« Les collectivités devront participer au redressement des comptes publics » : cette sentence, prononcée par le ministre de l'économie et des finances, Bruno Le Maire, le 6 mars dernier à l'occasion d'une audition parlementaire a fait son « effet » dans le petit monde des associations de collectivités territoriales. Il faut dire que, jusqu'à présent, le Gouvernement disait vouloir préserver les administrations locales des coupes budgétaires, même si, ne soyons pas dupes, les efforts estimés - 10 milliards en 2024 et 20 milliards en 2025 - ne pouvaient indéfiniment les épargner. Le changement de discours est cependant radical et le temps risque bel et bien de tourner à l'orage pour les finances locales et peut-être inciter les collectivités à réduire leur train de vie, si ce n'est à revoir la nature même de leurs dépenses...
A cet égard, les débats qui ont animé les dernières Universités d'hiver de l'ADGCF - qui réunissaient, rappelons-le, les membres du Conseil d'administration de l'Association et ses partenaires - les 8 & 9 mars derniers à Aix-en-Provence, ont mis en exergue une tendance lourde de la dynamique intercommunale, celle de se voir réduite à sa dimension de généreuse « mécène » des communes.

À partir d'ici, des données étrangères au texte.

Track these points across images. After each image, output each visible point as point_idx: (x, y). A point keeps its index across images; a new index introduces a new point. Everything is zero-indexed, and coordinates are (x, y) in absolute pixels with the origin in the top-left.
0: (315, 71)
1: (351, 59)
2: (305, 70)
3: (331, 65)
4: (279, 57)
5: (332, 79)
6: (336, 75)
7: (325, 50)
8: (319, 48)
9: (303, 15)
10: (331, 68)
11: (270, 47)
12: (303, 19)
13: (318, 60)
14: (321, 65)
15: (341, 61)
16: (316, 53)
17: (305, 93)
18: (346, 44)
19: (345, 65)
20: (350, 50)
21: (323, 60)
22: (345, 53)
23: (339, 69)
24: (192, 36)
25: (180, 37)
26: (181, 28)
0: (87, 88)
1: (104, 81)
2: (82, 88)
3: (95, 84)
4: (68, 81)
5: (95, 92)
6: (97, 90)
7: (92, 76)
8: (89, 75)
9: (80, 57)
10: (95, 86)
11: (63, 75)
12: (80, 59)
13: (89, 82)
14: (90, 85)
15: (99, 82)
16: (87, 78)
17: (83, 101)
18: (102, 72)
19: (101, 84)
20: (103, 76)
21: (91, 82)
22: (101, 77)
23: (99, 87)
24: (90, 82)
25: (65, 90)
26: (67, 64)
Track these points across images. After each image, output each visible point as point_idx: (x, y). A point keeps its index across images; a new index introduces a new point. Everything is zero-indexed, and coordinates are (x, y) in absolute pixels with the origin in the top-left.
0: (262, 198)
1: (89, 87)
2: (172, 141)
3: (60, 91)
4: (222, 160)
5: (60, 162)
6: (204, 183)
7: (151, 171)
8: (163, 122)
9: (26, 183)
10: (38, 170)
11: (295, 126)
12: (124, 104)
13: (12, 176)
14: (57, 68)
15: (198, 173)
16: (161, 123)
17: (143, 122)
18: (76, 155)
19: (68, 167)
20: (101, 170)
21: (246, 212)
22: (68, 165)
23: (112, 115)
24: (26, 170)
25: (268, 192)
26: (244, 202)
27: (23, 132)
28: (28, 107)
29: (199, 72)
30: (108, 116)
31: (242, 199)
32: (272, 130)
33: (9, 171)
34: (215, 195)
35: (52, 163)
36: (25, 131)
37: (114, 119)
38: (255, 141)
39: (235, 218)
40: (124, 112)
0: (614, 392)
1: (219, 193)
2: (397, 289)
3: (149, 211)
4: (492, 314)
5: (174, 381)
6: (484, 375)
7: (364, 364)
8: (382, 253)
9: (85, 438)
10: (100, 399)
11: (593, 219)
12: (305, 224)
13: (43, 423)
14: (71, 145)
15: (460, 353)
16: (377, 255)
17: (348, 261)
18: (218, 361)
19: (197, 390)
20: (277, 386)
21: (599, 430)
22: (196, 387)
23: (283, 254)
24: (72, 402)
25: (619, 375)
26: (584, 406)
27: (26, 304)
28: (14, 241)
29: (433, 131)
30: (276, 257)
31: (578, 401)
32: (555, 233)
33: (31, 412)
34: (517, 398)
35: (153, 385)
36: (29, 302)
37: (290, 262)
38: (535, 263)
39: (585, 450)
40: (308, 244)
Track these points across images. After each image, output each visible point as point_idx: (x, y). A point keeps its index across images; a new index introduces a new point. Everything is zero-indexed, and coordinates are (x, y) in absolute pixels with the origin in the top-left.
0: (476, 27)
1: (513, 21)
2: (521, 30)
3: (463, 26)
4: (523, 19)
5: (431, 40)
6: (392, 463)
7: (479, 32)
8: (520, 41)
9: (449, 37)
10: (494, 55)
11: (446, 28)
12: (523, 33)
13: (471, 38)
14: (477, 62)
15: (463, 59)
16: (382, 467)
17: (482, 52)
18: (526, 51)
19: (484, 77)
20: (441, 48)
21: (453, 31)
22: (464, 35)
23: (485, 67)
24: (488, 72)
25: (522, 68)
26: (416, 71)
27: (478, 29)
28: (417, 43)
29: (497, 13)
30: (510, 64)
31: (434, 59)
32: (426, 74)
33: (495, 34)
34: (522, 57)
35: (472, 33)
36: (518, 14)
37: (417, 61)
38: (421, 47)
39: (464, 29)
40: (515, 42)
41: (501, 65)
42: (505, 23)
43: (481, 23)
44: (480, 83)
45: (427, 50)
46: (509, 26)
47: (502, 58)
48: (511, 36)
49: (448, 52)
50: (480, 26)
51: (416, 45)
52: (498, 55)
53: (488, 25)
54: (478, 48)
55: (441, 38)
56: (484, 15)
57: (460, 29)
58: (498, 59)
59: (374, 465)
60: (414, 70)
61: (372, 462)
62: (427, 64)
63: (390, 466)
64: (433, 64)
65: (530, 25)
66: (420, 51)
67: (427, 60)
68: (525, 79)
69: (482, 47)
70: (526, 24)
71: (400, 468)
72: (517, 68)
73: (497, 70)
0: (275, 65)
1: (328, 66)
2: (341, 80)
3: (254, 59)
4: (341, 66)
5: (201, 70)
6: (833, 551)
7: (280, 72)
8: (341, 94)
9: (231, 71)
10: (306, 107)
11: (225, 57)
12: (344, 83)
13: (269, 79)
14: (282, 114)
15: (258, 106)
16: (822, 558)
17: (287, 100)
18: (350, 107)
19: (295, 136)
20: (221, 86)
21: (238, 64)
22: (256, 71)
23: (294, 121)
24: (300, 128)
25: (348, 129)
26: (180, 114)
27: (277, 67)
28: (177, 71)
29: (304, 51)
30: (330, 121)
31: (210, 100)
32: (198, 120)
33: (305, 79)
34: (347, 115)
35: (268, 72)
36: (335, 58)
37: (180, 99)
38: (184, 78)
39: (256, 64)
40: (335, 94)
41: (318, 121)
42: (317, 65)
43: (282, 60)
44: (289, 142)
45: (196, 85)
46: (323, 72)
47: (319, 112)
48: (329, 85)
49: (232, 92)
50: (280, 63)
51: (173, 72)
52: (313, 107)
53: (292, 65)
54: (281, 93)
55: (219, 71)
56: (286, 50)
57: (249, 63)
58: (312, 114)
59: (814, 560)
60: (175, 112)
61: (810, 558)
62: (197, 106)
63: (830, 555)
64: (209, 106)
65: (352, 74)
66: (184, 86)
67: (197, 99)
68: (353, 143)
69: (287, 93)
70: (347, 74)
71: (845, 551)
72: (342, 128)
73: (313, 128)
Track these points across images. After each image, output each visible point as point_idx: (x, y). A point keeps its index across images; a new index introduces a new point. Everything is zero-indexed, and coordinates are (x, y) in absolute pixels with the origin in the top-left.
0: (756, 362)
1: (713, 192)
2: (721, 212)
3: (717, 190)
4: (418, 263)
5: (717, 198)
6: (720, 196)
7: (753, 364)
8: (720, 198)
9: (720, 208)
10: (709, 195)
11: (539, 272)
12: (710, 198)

Les prises de parole successives de l'Observatoire des Finances et de la Gestion Locales (Thomas Rougier), du cabinet Ecofinance (Éric Tripodi) et de l'Agence France Locale (Olivier Landel) ont ainsi permis d'objectiver l'évolution de certaines administrations intercommunales en « guichets à subventions » (fonds de concours « exotiques », dotations de solidarité relevant d'un droit « coutumier », attributions de compensation sanctuarisées...) au service des municipalités, au risque d'hypothéquer leur capacité à embrasser les grands enjeux écologiques, économiques et sociaux qui déterminent pourtant les conditions de vie futures de leurs habitants. Ne l'oublions pas : si les intercommunalités ont aujourd'hui la responsabilité de 70 % des compétences du bloc local, les communes continuent, elles, à réaliser 70 % des dépenses de ce même bloc local...
Dans ce contexte, comment renouveler le modèle intercommunal, comment lui redonner l'ambition d'être le moteur des chaînes de production collective au service des habitants et la capacité à mobiliser les ressorts et les ressources de la société locale à l'heure des grandes transitions ? Pour le sociologue Jean Viard, qui intervenait en contrepoint de nos échanges sur la « générosité » financière des communautés et métropoles, il faut admettre que nous sommes entrés dans une civilisation écologique et numérique, marquée par l'explosion des mobilités. Ce sont précisément ces dynamiques qui commandent, selon lui, de revisiter l'organisation de nos territoires : au regard de leur faiblesse, il a ainsi plaidé pour des fusions massives de communes - parvenir à la France des 5 000 maires -, des communes qui fonctionneraient comme les arrondissements d'intercommunalités enfin démocratisées ; pour l'extension du modèle de la métropole-département de Lyon dans toutes les capitales régionales ; pour la montée en puissance de départements fonctionnant comme des intercommunalités dans les territoires ruraux... Il s'agit in fine de s'attaquer au manque d'incarnation politique qui caractérise notre pays et de redessiner à ce titre l'architecture de nos pouvoirs locaux. Pour Jean Viard, l'évolution de la carte territoriale doit engendrer un nouveau mouvement de décentralisation, allégeant la charge de l'État, alors recentré sur ses missions régaliennes et son rôle de stratège...
Lucide le sociologue a considéré que ces propositions plutôt « iconoclastes », ne pouvaient que se heurter, pour le moment, au conservatisme et au corporatisme de bon nombre d'associations d'élus. Le tournant annoncé de la rigueur peut-il changer la donne ? Peut-être qu'en étant « à l'os », nos gouvernants seront plus déterminés à réorganiser la machine politique, dans une perspective, toujours, d'intérêt général.